---------- Input material
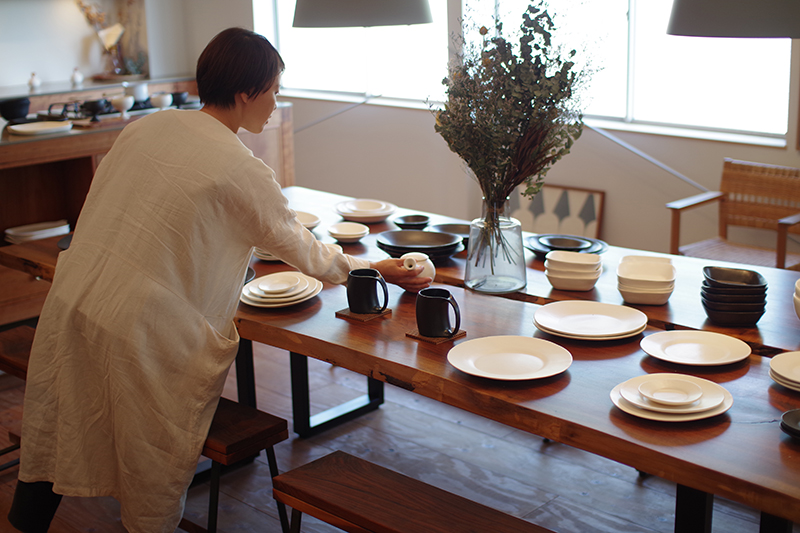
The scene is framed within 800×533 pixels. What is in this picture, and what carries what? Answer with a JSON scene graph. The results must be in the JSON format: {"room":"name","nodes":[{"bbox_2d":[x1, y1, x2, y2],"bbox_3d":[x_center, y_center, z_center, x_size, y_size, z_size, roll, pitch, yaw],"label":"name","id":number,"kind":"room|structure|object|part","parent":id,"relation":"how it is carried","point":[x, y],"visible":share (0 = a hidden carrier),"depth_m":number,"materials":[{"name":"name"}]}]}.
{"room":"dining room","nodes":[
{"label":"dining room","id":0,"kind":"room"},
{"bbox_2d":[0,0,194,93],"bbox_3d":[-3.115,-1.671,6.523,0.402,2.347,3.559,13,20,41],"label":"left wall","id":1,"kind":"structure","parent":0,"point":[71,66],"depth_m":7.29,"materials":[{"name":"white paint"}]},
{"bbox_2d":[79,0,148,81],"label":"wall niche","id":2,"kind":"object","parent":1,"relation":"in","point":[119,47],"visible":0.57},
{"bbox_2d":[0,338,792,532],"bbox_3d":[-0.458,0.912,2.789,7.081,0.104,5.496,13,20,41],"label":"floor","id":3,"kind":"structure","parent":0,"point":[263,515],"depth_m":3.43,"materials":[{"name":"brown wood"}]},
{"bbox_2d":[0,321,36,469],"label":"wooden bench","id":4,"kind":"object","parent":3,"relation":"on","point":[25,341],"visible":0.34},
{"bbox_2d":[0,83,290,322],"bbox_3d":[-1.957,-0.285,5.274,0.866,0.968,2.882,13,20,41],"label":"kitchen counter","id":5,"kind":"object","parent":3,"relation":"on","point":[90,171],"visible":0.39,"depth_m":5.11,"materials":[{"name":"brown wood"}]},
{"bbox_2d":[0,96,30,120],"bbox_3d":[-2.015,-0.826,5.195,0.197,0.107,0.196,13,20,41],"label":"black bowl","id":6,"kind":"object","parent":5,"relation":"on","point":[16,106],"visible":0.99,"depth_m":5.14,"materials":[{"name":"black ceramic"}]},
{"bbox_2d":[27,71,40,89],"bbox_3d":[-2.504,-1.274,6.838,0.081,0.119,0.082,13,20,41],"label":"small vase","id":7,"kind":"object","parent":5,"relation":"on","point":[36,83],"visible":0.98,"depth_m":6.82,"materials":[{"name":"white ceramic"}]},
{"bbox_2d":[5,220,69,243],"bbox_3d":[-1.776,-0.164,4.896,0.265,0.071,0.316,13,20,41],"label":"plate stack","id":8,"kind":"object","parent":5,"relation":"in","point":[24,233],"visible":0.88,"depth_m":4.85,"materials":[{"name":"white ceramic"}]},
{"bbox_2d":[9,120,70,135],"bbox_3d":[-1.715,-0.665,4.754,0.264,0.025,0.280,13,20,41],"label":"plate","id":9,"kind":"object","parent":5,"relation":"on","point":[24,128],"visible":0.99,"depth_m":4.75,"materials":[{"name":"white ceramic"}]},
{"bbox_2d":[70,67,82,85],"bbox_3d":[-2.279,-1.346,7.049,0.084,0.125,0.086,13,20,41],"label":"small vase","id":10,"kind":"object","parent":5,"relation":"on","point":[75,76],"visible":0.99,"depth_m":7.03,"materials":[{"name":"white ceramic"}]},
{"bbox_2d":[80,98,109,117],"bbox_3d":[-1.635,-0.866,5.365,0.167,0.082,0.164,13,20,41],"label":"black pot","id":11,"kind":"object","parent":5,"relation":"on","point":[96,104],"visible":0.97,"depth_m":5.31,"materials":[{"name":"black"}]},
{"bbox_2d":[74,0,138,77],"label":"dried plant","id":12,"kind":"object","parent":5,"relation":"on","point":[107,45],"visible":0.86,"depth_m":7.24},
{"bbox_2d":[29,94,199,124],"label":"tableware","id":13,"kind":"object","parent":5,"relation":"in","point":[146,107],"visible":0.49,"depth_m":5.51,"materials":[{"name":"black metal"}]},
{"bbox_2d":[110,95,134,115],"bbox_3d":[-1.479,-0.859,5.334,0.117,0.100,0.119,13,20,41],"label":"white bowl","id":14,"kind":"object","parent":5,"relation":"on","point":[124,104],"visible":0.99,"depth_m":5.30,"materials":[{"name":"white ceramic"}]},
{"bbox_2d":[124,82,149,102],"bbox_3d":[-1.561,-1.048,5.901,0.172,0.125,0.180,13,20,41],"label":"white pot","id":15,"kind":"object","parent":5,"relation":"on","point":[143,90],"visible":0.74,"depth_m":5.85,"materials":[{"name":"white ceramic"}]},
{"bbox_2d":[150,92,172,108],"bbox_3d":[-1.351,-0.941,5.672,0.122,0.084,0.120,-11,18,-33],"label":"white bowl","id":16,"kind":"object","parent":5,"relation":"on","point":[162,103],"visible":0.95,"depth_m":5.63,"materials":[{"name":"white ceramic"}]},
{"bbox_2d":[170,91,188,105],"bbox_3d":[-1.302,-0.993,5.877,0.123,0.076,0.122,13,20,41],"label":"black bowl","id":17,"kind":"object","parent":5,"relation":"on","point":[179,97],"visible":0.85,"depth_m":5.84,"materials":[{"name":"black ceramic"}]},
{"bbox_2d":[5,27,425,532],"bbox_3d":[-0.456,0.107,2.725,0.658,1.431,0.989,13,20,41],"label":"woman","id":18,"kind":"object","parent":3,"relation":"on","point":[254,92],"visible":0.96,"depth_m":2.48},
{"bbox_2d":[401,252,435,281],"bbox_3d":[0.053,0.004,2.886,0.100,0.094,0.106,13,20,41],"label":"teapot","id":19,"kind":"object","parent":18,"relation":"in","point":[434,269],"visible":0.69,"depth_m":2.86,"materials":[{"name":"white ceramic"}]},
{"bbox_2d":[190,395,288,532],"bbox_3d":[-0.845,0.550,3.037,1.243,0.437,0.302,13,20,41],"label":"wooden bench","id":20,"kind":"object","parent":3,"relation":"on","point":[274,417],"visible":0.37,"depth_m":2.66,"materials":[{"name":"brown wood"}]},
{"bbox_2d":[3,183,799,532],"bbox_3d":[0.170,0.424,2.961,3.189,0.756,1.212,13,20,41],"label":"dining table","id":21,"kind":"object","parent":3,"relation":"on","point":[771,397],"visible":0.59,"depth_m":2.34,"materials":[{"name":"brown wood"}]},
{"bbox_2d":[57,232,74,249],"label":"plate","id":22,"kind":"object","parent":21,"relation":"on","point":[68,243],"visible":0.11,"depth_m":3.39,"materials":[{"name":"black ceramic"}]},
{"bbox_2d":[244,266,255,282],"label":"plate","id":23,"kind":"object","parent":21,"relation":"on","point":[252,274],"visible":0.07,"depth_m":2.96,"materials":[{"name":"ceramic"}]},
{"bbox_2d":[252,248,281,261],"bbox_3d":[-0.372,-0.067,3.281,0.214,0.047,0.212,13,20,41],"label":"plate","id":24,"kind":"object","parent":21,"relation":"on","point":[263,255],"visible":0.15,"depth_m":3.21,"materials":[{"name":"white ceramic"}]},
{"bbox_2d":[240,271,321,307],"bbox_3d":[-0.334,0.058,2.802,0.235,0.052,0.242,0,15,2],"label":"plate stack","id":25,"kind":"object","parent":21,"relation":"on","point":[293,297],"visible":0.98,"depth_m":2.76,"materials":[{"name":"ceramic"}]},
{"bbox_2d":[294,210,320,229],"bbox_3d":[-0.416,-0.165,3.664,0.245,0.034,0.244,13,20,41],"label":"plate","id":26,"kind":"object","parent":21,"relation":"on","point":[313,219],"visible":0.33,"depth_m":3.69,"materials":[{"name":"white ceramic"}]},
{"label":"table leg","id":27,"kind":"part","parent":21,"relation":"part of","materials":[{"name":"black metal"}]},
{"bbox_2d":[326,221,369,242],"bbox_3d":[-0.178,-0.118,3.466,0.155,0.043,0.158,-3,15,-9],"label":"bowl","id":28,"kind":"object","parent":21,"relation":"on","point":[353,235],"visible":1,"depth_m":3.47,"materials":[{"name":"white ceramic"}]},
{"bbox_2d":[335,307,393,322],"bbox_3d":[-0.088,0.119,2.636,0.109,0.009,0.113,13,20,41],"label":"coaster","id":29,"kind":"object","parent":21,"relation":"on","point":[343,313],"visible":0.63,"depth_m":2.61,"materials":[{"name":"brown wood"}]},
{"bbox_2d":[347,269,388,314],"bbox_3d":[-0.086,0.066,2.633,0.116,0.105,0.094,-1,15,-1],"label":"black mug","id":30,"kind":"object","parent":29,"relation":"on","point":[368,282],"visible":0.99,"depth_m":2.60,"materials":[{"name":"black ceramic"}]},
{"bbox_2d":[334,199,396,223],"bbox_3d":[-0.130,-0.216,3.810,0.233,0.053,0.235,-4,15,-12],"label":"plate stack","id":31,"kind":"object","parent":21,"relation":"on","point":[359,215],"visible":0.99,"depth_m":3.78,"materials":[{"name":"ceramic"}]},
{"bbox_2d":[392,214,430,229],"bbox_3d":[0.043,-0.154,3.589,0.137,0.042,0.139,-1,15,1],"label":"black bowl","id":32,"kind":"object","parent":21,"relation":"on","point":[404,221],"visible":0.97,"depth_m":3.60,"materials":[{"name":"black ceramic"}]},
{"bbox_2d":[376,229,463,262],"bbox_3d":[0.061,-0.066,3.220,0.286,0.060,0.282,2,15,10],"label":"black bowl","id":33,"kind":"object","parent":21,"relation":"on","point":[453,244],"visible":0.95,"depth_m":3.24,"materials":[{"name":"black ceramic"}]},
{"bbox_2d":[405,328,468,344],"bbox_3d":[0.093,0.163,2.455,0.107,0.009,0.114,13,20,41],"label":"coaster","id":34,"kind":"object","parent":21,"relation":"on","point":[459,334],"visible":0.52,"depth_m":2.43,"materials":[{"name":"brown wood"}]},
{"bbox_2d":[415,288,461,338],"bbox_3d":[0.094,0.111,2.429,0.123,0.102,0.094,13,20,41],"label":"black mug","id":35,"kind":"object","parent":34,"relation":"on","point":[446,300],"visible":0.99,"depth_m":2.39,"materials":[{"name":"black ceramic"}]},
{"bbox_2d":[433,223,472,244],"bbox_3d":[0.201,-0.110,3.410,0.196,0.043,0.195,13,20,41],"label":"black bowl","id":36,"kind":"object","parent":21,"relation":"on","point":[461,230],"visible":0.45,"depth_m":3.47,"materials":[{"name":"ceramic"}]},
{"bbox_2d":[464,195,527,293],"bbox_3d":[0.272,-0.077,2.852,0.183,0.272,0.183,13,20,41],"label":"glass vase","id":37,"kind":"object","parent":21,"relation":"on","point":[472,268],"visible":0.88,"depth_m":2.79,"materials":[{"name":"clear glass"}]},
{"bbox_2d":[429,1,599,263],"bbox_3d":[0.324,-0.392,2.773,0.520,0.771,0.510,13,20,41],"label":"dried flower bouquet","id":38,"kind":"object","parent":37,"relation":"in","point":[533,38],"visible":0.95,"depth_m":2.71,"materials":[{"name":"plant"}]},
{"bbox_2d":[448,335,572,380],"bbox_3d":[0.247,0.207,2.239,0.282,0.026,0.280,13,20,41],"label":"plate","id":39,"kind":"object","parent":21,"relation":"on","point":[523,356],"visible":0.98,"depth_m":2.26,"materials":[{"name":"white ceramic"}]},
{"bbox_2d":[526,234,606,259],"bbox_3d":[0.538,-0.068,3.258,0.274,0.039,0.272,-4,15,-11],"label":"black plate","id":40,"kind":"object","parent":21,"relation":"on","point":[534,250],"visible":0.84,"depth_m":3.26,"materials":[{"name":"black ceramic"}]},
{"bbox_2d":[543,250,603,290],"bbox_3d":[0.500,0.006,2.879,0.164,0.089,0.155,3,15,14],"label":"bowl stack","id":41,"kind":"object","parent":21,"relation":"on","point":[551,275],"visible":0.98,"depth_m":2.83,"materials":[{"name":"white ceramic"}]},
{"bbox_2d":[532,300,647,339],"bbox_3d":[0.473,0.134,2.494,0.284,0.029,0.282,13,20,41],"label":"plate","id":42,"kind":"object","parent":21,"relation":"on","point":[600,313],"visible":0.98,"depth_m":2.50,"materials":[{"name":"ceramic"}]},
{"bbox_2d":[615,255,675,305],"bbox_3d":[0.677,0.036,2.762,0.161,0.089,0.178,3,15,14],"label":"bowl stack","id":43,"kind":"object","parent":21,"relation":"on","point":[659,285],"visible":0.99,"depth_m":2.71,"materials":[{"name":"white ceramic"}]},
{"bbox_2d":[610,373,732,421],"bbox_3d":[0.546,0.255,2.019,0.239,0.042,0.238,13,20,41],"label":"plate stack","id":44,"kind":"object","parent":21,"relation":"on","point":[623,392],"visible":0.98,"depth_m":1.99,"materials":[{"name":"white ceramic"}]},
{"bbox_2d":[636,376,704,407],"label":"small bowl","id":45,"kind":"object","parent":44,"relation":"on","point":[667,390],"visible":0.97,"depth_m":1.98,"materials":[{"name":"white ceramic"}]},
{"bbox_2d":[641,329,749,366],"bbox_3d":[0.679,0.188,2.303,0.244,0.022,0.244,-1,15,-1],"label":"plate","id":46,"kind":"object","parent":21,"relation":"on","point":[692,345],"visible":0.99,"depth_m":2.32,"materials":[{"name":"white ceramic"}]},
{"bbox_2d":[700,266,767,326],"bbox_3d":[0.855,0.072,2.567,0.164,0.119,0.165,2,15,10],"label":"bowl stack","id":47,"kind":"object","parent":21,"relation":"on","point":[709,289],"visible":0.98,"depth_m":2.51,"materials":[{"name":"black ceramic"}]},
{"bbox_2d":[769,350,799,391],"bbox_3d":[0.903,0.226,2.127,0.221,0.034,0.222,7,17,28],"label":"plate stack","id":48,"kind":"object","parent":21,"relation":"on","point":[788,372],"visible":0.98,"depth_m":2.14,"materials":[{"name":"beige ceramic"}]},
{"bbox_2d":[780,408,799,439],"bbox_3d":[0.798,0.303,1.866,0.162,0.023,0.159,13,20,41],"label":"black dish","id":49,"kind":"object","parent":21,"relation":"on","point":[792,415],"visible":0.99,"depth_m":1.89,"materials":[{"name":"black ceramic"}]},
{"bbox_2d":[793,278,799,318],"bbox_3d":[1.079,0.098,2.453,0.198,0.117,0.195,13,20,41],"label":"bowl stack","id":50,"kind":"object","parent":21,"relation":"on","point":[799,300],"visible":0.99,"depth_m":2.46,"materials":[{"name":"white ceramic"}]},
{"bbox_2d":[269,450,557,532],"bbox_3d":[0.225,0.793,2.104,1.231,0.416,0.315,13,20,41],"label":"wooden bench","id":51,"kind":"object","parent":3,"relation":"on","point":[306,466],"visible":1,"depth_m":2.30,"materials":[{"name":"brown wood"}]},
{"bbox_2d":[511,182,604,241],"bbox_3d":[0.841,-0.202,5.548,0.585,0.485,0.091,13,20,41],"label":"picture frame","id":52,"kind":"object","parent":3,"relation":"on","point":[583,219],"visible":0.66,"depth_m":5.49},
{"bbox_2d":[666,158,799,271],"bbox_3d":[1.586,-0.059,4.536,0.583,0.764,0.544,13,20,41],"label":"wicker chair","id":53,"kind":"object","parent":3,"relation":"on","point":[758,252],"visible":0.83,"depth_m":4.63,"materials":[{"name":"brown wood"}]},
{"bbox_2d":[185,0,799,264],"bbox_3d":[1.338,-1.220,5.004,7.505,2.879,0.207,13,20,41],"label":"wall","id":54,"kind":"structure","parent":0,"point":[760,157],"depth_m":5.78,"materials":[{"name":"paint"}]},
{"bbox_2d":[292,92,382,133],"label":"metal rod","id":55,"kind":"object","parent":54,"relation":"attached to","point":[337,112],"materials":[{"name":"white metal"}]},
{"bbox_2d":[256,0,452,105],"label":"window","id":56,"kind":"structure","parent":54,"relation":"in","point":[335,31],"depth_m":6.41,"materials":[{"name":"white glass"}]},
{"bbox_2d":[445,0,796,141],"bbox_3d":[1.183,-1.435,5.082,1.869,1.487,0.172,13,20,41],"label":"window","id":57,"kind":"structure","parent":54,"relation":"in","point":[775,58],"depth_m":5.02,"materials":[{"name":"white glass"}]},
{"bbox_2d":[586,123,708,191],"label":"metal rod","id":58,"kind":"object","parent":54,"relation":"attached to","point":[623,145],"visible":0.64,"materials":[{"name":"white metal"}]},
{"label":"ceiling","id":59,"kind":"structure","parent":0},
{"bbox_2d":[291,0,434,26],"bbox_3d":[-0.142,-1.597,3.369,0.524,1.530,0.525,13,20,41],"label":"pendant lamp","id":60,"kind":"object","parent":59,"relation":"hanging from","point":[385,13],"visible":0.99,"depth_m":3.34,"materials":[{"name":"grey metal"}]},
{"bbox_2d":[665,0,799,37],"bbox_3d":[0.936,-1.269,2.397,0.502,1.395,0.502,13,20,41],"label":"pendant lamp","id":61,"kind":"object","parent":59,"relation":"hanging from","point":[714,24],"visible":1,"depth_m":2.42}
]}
--------------------
## [The task]
Search the data above for the word "nodes". Copy each line it is in.

## [Task answer]
The scene is framed within 800×533 pixels. What is in this picture, and what carries what? Answer with a JSON scene graph. The results must be in the JSON format: {"room":"name","nodes":[{"bbox_2d":[x1, y1, x2, y2],"bbox_3d":[x_center, y_center, z_center, x_size, y_size, z_size, roll, pitch, yaw],"label":"name","id":number,"kind":"room|structure|object|part","parent":id,"relation":"how it is carried","point":[x, y],"visible":share (0 = a hidden carrier),"depth_m":number,"materials":[{"name":"name"}]}]}.
{"room":"dining room","nodes":[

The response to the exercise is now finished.